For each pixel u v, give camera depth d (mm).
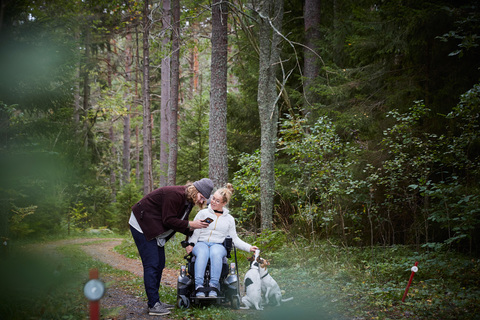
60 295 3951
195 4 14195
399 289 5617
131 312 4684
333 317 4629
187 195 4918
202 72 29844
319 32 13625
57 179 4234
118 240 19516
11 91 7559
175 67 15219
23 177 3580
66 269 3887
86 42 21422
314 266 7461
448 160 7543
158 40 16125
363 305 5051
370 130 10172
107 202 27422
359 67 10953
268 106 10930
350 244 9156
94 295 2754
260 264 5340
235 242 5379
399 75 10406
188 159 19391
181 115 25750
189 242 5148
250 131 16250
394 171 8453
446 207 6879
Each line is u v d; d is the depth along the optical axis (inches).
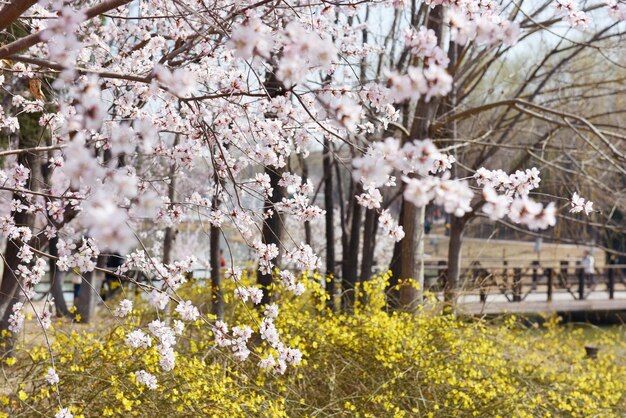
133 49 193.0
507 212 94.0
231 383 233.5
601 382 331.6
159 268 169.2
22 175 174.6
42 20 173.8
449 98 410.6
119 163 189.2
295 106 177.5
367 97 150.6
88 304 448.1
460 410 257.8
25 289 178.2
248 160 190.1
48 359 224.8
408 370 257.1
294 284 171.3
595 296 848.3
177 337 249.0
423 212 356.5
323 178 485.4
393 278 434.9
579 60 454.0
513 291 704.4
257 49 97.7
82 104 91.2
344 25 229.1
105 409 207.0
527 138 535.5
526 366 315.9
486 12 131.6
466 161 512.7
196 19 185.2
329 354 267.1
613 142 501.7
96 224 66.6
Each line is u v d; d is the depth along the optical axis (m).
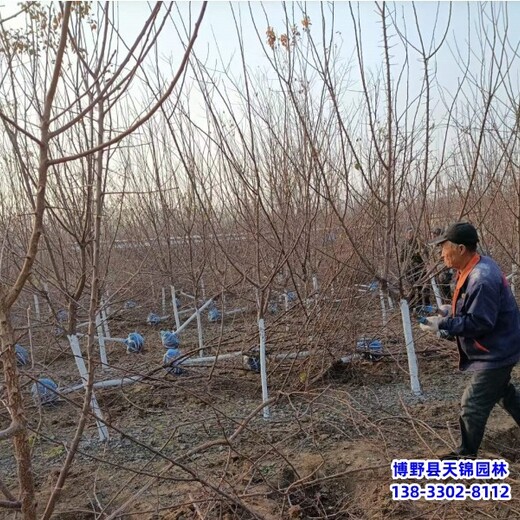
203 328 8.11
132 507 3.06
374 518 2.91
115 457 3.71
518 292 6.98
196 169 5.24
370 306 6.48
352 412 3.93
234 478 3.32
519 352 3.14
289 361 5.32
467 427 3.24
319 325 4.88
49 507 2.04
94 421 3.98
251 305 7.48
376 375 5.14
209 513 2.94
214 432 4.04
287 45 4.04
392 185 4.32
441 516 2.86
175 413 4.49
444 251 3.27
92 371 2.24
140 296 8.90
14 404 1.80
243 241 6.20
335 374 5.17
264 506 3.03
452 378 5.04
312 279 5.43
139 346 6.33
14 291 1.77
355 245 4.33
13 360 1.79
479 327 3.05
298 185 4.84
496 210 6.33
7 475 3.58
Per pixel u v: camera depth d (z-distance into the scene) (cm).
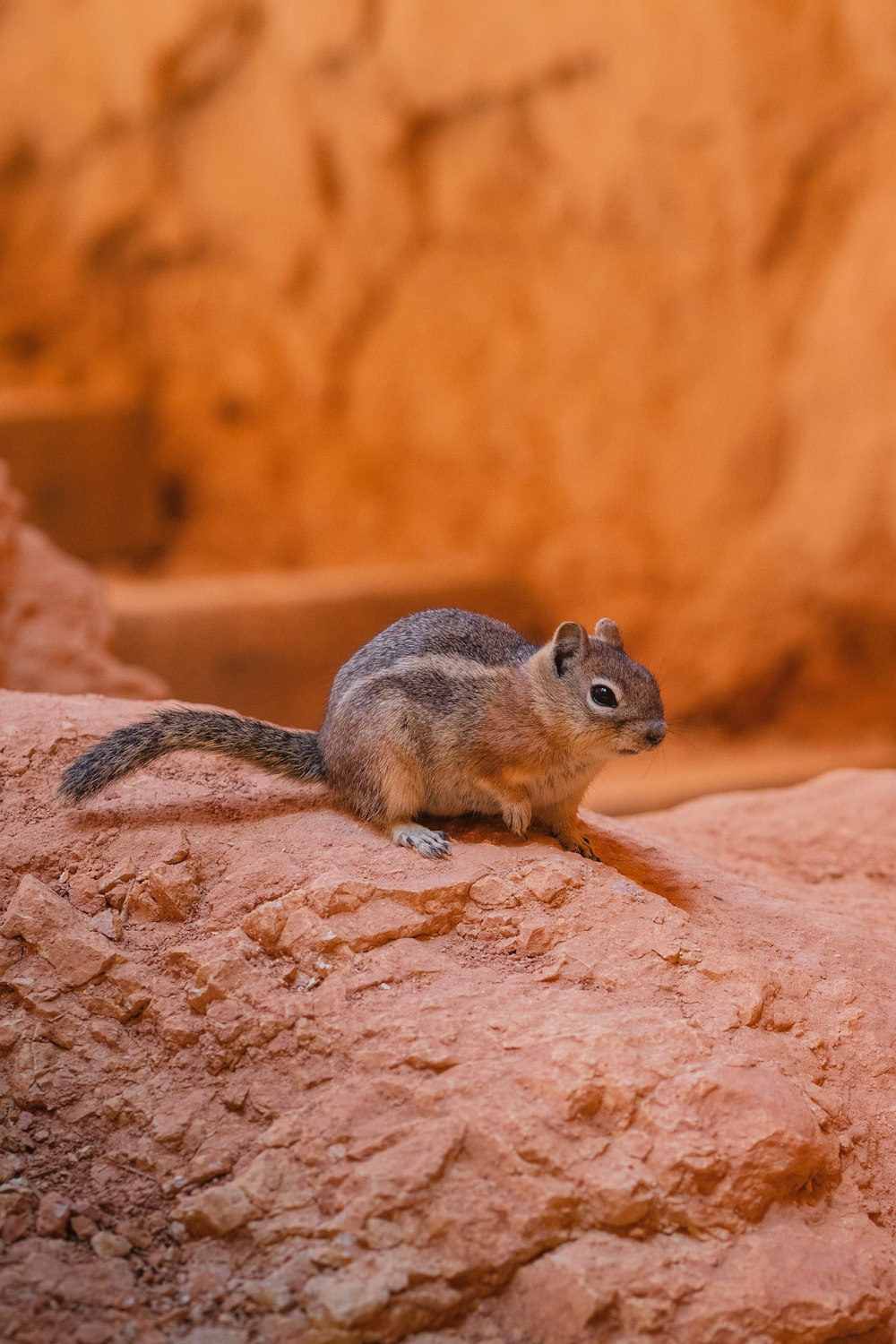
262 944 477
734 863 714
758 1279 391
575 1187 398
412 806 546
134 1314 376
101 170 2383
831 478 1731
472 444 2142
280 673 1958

····················

What you have to do
Transcribe all the lines above exactly, apart from the pictures.

Worked solution
For each pixel u v, give camera depth d (mm).
60 295 3951
195 4 14195
399 289 5617
131 312 4684
333 317 4629
187 195 4918
202 72 29844
319 32 13625
57 179 4234
118 240 19516
11 91 7559
175 67 15219
23 177 3580
66 269 3887
86 42 21422
314 266 7461
448 160 7543
158 40 16125
363 305 5051
370 130 10172
107 202 27422
359 67 10953
268 106 10930
350 244 9156
94 295 2754
260 264 5340
235 242 5379
399 75 10406
188 159 19391
181 115 25750
189 242 5148
250 131 16250
394 171 8453
446 207 6879
Each line is u v d; d is the depth along the optical axis (inches).
133 49 193.0
507 212 94.0
231 383 233.5
601 382 331.6
159 268 169.2
22 175 174.6
42 20 173.8
449 98 410.6
119 163 189.2
295 106 177.5
367 97 150.6
88 304 448.1
460 410 257.8
25 289 178.2
248 160 190.1
48 359 224.8
408 370 257.1
294 284 171.3
595 296 848.3
177 337 249.0
423 212 356.5
323 178 485.4
393 278 434.9
579 60 454.0
513 291 704.4
257 49 97.7
82 104 91.2
344 25 229.1
105 409 207.0
527 138 535.5
526 366 315.9
486 12 131.6
466 161 512.7
196 19 185.2
329 354 267.1
613 142 501.7
96 224 66.6
Each line is u v d; d is the depth along the optical axis (m).
203 328 8.11
132 507 3.06
374 518 2.91
115 457 3.71
518 292 6.98
196 169 5.24
370 306 6.48
352 412 3.93
234 478 3.32
519 352 3.14
289 361 5.32
467 427 3.24
319 325 4.88
49 507 2.04
94 421 3.98
251 305 7.48
376 375 5.14
209 513 2.94
214 432 4.04
287 45 4.04
392 185 4.32
441 516 2.86
175 413 4.49
444 251 3.27
92 371 2.24
140 296 8.90
14 404 1.80
243 241 6.20
335 374 5.17
264 506 3.03
452 378 5.04
312 279 5.43
139 346 6.33
14 291 1.77
355 245 4.33
13 360 1.79
479 327 3.05
298 185 4.84
496 210 6.33
7 475 3.58
Per pixel u v: camera depth d (z-distance into the scene) (cm).
262 944 477
734 863 714
758 1279 391
575 1187 398
412 806 546
134 1314 376
101 170 2383
831 478 1731
472 444 2142
280 673 1958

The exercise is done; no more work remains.